Mereka menginginkan sebuah negara baru di wilayah Mali Utara bernama Azawad yang berlandaskan Islam. Konflik makin rumit ketika pihak militer melakukan kudeta, sementara Tuareg terus menguasai Mali Utara. Dalam kudeta itu, militer menggulingkan Presiden Mali, Amadou Toumani Toure, karena dianggap tak mampu menangani krisis di Mali Utara tersebut.
Azawad yang merupakan Tanah Air komunitas Tuareg pun berhasil direbut dari tangan pemerintah. Gerakan Nasional Pembebasan Azawad (MNLA) kemudian menyatakan kemerdekaan Azawad pada April 2012. Belakangan, MNLA yang awalnya dibantu kelompok militan, Islamis Ansar Dine, terlibat konflik dengan mitranya tersebut dalam memerintah Azawad. Mereka pun bertempur dan melibatkan Gerakan Persatuan dan Jihad di Afrika Barat (MOJWA) yang merupakan pecahan kelompok Alqaidah.
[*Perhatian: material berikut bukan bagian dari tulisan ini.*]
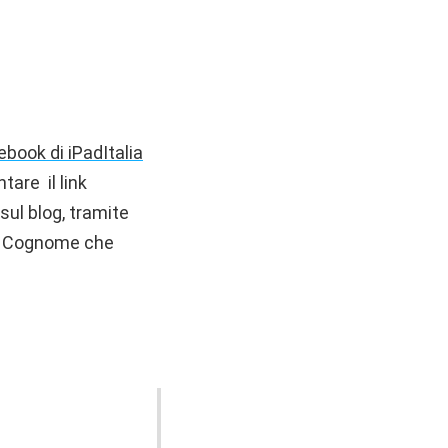
book di iPadItalia
are il link
ul blog, tramite
 e Cognome che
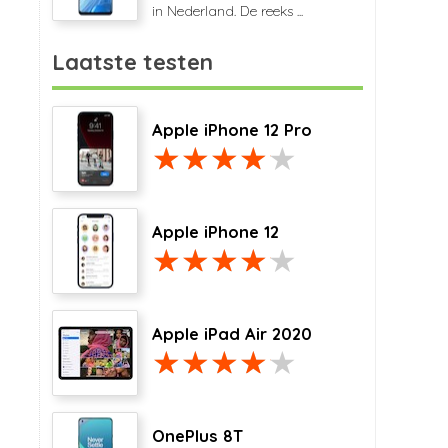
in Nederland. De reeks ...
Laatste testen
Apple iPhone 12 Pro
Apple iPhone 12
Apple iPad Air 2020
OnePlus 8T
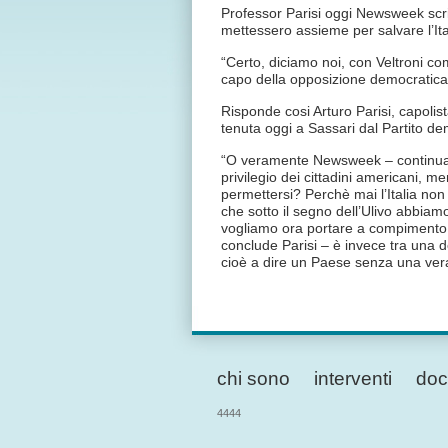
Professor Parisi oggi Newsweek scri
mettessero assieme per salvare l’It
“Certo, diciamo noi, con Veltroni 
capo della opposizione democratica,
Risponde cosi Arturo Parisi, capolis
tenuta oggi a Sassari dal Partito de
“O veramente Newsweek – continua il
privilegio dei cittadini americani, m
permettersi? Perchè mai l’Italia n
che sotto il segno dell’Ulivo abbiamo
vogliamo ora portare a compimento gr
conclude Parisi – è invece tra una 
cioè a dire un Paese senza una ver
chi sono
interventi
doc
4444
Kudeta militer ditambah pertempuran MNLA dengan Ansar Dine dan MOJWA, membuat pemerintahan Mali porak poranda. Konflik kian rumit ketika bekas penjajah Mali, yakni Prancis, ikut campur. Januari 2013, militer Prancis menggelar operasi di Mali dengan mengerahkan 3.500 tentara dilengkapi pesawat tempur dan kendaraan lapis baja.
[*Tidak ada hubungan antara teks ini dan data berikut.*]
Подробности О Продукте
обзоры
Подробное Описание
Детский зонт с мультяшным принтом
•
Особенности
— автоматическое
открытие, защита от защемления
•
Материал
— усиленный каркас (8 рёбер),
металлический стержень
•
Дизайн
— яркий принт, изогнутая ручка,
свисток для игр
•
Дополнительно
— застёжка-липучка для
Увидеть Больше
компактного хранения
Tak hanya Prancis, Republik Ceska pun berniat mengirim pasukan ke Mali. Amerika Serikat dan beberapa negara Eropa, seperti Inggris, Jerman, Denmark, Kanada, dan Belgia pun ramai-ramai mendukung Prancis. Badan pengungsi PBB, UNHCR, mencatat, lebih dari lima ribu masyarakat Mali mengungsi ke Mauritania sejak Prancis melancarkan operasi. Hingga detik ini, Mali masih bergolak.
Melihal hal ini, sudah sepatutnya negara-negara Islam turun tangan. Mali, negeri peradaban Islam itu, harus diselamatkan.